Conscious of engaging in a losing battle, Harkness said: ‘It’s covered in regulations.’

‘Do you intend instituting a deep investigation into Charlie Muffin’s loyalty and background?’

‘Yes,’ said Harkness, in further disclosure.

‘Because of the overdraft application?’

‘Yes.’

‘You’d better extend it,’ said the Director.

‘Extend it?’

‘There’s a second charge on my place in Hampshire, to cover a?50,000 facility. I’m pretty close to the ceiling:?48,000, I think.’

It made practical sense for the Secretary of State to fly to Europe with the President, because the Berlin visit that Anderson was making preceded by two days the Geneva Middle East conference.

‘I just adore Air Force One!’ said Martha Bell. She was a diet-trim, exercise-fit woman fifteen years younger than her husband. She’d had her bust siliconized, but discreetly, so that it was not outrageously inflated, and undergone more plastic surgery to have the cellulite removed from her thighs and buttocks.

‘It’s certainly a special way of travelling,’ agreed her husband.

‘What should I wear?’

‘You’d better check with the White House: see what Janet Anderson is going to wear,’ reminded Bell. ‘It’s protocol to do so.’

‘It’ll be something garish, like it always is. Red or orange, to brighten herself up. Why did he marry such a dowdy woman!’

‘Her father was worth $50 million and she was his only daughter.’

‘I fancy my blue suit with the muted stripe.’

‘You should still call the White House.’

‘After Geneva we go to Venice?’

‘Yes.’

‘Need we come straight back afterwards?’

‘What would you like to do?’

‘Spend a few days in Paris, to do some shopping. And then London. It’s practically on the way home, after all, isn’t it?’

‘I guess we could manage that,’ agreed Bell. He was going to need the predicted income after he ceased being Secretary of State just to pay her bills.

‘If Janet isn’t wearing red, I will,’ declared the woman.

‘I’m sure you’ll look fine.’

‘Did I tell you about Women’s Wear Daily ?’

‘No.’

‘They called my secretary. They want to do a feature about me being the fashion leader of Washington.’

‘Say no.’

‘I’d like to do it: it’s true, after all.’

‘It would be a mistake, politically.’

‘What’s politics got to do with the way I dress?’

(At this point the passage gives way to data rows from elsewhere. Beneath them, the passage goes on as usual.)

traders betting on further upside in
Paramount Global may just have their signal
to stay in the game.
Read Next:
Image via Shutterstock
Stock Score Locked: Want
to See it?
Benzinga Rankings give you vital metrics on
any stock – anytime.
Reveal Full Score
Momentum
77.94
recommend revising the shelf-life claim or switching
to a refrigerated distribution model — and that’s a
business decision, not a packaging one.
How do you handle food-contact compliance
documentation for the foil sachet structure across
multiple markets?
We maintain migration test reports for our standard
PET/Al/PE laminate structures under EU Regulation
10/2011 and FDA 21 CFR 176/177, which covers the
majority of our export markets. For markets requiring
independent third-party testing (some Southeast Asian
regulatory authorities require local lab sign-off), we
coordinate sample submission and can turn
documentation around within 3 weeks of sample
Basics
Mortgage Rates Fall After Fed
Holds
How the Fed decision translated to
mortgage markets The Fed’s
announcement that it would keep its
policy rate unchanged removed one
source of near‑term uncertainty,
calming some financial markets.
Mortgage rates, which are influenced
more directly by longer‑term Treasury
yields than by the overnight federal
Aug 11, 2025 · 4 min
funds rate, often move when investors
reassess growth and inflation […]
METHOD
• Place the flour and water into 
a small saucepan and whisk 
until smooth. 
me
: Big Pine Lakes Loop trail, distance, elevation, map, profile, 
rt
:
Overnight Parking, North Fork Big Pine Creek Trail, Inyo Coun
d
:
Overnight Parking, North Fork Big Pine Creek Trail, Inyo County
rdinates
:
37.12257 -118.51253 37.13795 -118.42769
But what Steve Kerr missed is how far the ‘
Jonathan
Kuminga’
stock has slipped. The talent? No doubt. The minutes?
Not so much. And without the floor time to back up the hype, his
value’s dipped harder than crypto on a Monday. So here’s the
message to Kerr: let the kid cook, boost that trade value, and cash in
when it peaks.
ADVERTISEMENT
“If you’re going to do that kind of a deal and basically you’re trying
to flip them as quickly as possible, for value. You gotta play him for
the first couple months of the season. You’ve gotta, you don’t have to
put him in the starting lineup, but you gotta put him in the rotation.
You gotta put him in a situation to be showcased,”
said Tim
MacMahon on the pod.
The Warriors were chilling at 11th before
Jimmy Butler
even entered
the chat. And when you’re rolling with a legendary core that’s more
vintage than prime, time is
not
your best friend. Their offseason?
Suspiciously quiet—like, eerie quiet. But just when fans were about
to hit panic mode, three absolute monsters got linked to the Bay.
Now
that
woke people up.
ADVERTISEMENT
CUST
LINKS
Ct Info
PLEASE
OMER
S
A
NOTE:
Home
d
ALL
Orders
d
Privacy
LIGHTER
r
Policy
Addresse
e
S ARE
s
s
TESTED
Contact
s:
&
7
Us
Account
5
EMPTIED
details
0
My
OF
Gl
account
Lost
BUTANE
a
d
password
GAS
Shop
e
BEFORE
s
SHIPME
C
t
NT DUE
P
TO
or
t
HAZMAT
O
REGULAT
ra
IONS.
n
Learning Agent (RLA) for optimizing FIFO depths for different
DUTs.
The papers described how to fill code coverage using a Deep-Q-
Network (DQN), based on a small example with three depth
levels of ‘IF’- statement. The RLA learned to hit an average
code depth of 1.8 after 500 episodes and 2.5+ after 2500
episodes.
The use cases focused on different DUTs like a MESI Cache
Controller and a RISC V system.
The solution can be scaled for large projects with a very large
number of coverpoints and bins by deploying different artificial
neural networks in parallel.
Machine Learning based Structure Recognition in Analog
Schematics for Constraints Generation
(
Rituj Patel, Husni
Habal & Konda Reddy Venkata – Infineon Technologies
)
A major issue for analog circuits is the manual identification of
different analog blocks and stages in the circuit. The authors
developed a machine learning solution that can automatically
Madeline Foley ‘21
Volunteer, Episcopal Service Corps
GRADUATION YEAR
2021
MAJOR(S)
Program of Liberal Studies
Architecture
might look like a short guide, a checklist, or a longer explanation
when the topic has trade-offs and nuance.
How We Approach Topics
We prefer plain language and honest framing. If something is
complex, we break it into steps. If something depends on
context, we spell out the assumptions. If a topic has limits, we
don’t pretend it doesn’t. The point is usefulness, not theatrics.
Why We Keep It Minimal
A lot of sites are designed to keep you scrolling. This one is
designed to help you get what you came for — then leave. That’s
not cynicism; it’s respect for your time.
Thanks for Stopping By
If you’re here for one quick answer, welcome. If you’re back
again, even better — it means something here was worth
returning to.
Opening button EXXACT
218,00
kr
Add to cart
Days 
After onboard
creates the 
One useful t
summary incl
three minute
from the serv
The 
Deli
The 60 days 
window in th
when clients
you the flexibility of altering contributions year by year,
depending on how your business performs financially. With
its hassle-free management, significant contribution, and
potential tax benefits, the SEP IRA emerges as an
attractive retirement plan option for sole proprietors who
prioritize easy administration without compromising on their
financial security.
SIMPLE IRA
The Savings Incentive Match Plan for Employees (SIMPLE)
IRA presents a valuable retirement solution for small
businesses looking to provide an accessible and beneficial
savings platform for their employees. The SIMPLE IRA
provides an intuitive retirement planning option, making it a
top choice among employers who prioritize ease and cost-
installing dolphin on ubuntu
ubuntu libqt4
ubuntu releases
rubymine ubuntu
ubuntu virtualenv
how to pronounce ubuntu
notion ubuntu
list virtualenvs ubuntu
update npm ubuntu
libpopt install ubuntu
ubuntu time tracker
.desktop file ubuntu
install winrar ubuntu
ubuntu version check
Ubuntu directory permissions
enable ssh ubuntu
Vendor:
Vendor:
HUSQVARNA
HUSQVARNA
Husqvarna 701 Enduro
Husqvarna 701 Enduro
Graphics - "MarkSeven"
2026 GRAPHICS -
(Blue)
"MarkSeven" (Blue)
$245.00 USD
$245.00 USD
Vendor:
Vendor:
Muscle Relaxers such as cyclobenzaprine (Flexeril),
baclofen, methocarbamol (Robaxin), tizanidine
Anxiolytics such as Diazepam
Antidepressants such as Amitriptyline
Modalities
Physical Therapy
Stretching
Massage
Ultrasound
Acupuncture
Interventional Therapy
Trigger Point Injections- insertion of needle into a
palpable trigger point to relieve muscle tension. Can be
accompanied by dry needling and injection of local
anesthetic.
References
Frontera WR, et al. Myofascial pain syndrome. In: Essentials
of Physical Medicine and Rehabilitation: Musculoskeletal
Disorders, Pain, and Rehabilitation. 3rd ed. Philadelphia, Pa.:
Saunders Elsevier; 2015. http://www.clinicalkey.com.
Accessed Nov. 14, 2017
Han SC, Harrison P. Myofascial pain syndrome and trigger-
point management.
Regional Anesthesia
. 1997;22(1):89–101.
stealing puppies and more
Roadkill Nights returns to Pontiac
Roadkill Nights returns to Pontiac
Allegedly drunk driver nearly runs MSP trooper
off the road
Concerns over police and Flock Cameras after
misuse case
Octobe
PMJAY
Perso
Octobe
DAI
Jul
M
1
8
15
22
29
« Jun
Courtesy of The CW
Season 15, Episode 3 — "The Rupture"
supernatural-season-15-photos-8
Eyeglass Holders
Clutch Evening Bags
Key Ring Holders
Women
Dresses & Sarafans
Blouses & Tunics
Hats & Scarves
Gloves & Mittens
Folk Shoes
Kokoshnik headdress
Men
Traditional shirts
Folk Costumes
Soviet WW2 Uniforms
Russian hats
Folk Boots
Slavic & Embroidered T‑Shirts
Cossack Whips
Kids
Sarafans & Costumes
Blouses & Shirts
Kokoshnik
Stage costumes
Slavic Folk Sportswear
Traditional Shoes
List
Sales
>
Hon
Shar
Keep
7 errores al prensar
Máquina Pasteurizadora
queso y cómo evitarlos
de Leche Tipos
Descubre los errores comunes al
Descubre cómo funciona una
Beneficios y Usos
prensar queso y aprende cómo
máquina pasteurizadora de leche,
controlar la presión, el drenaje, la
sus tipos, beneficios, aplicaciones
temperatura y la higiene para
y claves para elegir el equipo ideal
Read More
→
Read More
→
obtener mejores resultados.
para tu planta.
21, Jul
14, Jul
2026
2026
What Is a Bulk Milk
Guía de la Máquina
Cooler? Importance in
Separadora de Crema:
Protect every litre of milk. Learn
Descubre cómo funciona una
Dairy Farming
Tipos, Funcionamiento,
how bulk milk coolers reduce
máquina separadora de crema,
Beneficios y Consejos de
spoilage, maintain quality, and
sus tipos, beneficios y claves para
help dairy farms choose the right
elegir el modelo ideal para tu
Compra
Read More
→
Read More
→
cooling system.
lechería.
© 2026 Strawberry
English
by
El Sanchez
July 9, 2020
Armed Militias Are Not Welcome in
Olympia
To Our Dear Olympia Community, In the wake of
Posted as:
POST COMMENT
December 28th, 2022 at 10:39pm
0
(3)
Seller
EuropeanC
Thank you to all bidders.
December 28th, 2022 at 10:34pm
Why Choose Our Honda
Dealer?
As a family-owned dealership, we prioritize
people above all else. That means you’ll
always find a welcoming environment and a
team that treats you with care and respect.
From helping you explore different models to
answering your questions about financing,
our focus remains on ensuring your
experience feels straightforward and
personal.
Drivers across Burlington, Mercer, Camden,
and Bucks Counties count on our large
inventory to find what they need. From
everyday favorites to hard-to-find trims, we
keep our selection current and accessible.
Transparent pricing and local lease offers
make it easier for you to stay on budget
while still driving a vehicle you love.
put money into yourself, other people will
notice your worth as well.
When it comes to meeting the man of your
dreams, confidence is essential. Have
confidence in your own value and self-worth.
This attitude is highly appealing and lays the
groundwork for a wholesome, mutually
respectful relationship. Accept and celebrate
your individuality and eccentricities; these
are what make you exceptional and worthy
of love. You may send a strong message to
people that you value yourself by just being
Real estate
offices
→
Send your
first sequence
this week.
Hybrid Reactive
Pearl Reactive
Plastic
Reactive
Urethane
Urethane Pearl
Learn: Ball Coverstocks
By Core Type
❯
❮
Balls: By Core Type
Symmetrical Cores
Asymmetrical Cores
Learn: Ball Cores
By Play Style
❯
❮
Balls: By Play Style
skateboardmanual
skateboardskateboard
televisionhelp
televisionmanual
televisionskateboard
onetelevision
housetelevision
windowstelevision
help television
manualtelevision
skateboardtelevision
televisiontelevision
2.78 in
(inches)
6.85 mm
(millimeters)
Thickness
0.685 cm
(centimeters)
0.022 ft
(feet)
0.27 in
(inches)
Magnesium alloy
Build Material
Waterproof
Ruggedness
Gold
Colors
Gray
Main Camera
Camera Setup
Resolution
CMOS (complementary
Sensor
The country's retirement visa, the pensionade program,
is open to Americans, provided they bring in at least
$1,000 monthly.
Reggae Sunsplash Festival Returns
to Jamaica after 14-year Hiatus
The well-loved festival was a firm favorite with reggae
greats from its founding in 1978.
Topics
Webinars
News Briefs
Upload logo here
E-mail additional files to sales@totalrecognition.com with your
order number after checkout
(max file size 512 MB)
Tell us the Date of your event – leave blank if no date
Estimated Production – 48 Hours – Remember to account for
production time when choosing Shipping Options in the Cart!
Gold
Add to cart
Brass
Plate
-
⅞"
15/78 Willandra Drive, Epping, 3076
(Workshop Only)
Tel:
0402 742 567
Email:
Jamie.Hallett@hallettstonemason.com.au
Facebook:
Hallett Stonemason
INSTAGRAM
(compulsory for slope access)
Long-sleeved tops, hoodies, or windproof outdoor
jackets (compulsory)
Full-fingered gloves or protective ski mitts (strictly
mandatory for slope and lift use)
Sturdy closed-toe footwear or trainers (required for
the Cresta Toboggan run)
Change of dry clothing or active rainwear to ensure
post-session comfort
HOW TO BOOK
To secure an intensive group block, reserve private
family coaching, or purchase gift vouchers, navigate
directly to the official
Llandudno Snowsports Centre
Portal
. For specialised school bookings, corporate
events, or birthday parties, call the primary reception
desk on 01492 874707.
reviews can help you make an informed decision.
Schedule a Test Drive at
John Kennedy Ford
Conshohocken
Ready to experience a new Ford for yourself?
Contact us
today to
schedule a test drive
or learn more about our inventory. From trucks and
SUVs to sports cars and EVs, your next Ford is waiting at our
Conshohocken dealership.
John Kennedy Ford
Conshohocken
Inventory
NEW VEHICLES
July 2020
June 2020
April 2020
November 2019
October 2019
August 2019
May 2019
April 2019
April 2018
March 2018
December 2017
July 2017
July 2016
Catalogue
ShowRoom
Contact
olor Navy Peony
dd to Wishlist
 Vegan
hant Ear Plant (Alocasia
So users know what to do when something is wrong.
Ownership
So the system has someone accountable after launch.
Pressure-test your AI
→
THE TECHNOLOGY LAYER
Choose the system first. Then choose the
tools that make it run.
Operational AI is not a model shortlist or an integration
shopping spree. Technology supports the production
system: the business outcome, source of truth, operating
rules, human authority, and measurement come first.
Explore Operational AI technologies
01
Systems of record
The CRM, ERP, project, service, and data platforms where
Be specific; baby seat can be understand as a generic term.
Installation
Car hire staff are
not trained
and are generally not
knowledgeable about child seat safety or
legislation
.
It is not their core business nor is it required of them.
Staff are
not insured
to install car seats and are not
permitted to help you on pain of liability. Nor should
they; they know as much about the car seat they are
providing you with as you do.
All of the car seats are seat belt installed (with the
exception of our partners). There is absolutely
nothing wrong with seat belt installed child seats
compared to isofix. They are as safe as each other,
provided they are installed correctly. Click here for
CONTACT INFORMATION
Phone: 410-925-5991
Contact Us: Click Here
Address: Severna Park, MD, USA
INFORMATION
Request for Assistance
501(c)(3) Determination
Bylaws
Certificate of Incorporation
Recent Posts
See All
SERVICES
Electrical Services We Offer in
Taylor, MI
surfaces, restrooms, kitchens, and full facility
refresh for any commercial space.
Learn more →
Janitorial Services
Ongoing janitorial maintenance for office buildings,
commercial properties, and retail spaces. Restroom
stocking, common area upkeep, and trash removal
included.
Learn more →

‘Everything, when it’s an obvious comparison with Janet Anderson.’

‘We’ll be photographed going aboard Air Force One, won’t we?’

‘I guess so.’

‘They’ll make the comparison then.’

‘That’s different: we don’t have any say about that.’

‘Will there be caviar and champagne on the flight?’

‘There usually is.’

‘Do you think you’ll do well enough for us to have a jet of our own when you leave government? Only something small, obviously.’

‘Maybe,’ said Bell.

At that moment Sulafeh Nabulsi was disembarking from a Libyan commercial flight at Geneva airport. With the rest of the support staff she had travelled in the tourist section.

The British intelligence chief based at the embassy in Bern was a career officer named Alexander Cummings who had been on leave for Charlie Muffin’s first visit to the embassy and who had hoped there would be no more. He knew of Charlie’s reputation and did not want to become involved in any way with the man, reluctant even to summon him from Geneva but with no alternative because the instruction came from the Director himself.

Charlie, who sensed the reserve and wasn’t interested in discovering the reason, strolled in off the Thunstrasse after lunch and Cummings could smell the alcohol on his breath.